Métro. Un vieux mongolien et sa mère qui le tient par la main. Ils montent poussivement dans la rame et vont s'asseoir derrière moi. J'entends la voix de la femme : Il veut seulement vous dire bonjour... Le fils, main tendue, serre gravement celles de ses voisins tout gênés, puis se rassoit les yeux dans le vide.
Métro, quelques jours plus tard. Assis le nez dans mon livre. Un type se plante en face de moi, genre paumé, sans âge, l'index en avant : Je peux m'asseoir ? Je fais signe que oui. Il s'assoit, marmonne je ne sais quoi. Ça m'énerve. La fille en face à gauche qui bavasse dans son portable, et en face à droite ce dingue, tout le monde fait tout pour m'empêcher de lire ! S'il me parle encore, je l'envoie paître, avec une allusion mordante à l'intention de la jeune pipelette, non mais alors.

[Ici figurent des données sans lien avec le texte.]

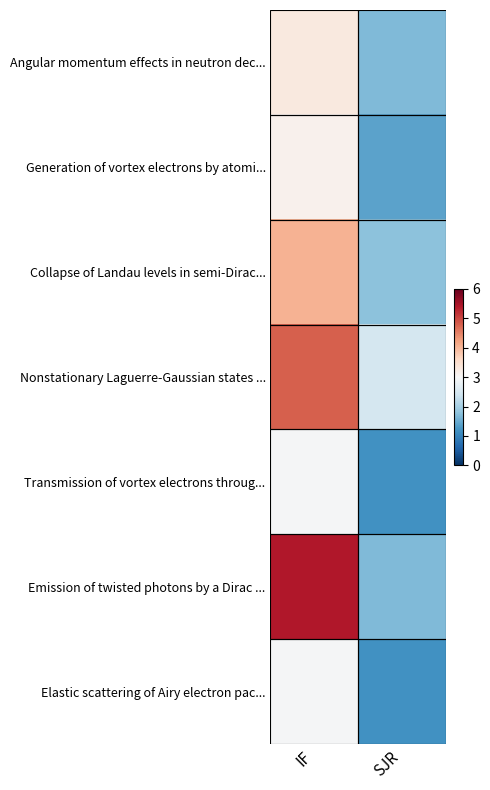

At IF, list the series in order from smallest to largest.

Transmission of vortex electrons throug..., Elastic scattering of Airy electron pac..., Generation of vortex electrons by atomi..., Angular momentum effects in neutron dec..., Collapse of Landau levels in semi-Dirac..., Nonstationary Laguerre-Gaussian states ..., Emission of twisted photons by a Dirac ...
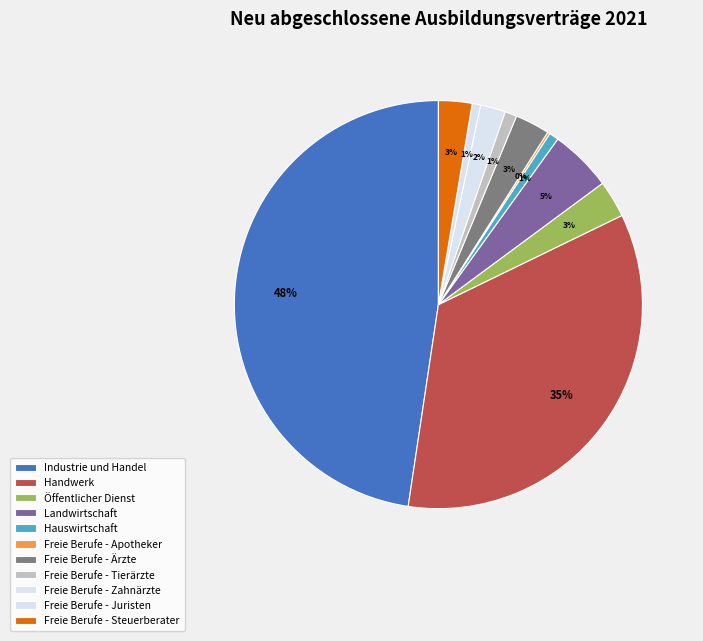

What is the smallest slice in the pie chart?

Freie Berufe - Apotheker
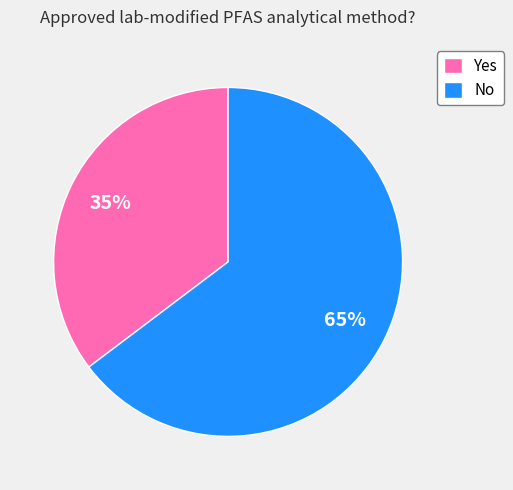

Rank the categories by value from highest to lowest.

No, Yes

Un Noir vient s'asseoir entre eux deux. Le dingue l'aborde en plusieurs langues. L'autre : comprends pas. Salam aleikum ! Comprends pas. Le dingue alors serre la main du Noir. Puis se lève et avant de partir me la serre à moi aussi, me saluant d'un sonore Bonsoir, professeur !
La fille, qui vient de ranger son zinzin, me lance un grand sourire mi-complice, mi-moqueur qui éclaire son visage ingrat. J'ai honte. Ainsi donc les neuneus, les rebuts, les méprisés, plus sages que nous au bout du compte, font le dur boulot à notre place, recousent le tissu social, ébauchent souterrainement un nouvel art d'être ensemble ; tandis que nous les savants restons coincés dans nos sièges, nos places fortes menacées, avec nos peurs et nos colères.
Cette nuit-là dans mon rêve, le conducteur du bus est aux prises avec un immigré qui lui tend obstinément quelques sous et ne comprend que couic. Le conducteur se tourne vers moi : Vous, faites-lui reprendre son argent, il n'y en a pas assez, et expliquez-lui qu'il doit changer à N. Décidément j'ai une tête de prof, et l'on attend de moi que je parle toutes les langues. Mes vains efforts pour expliquer à l'immigré me réveillent ; à peine le temps de lui serrer solennellement la main, faute de mieux. Parfois la vie est épuisante.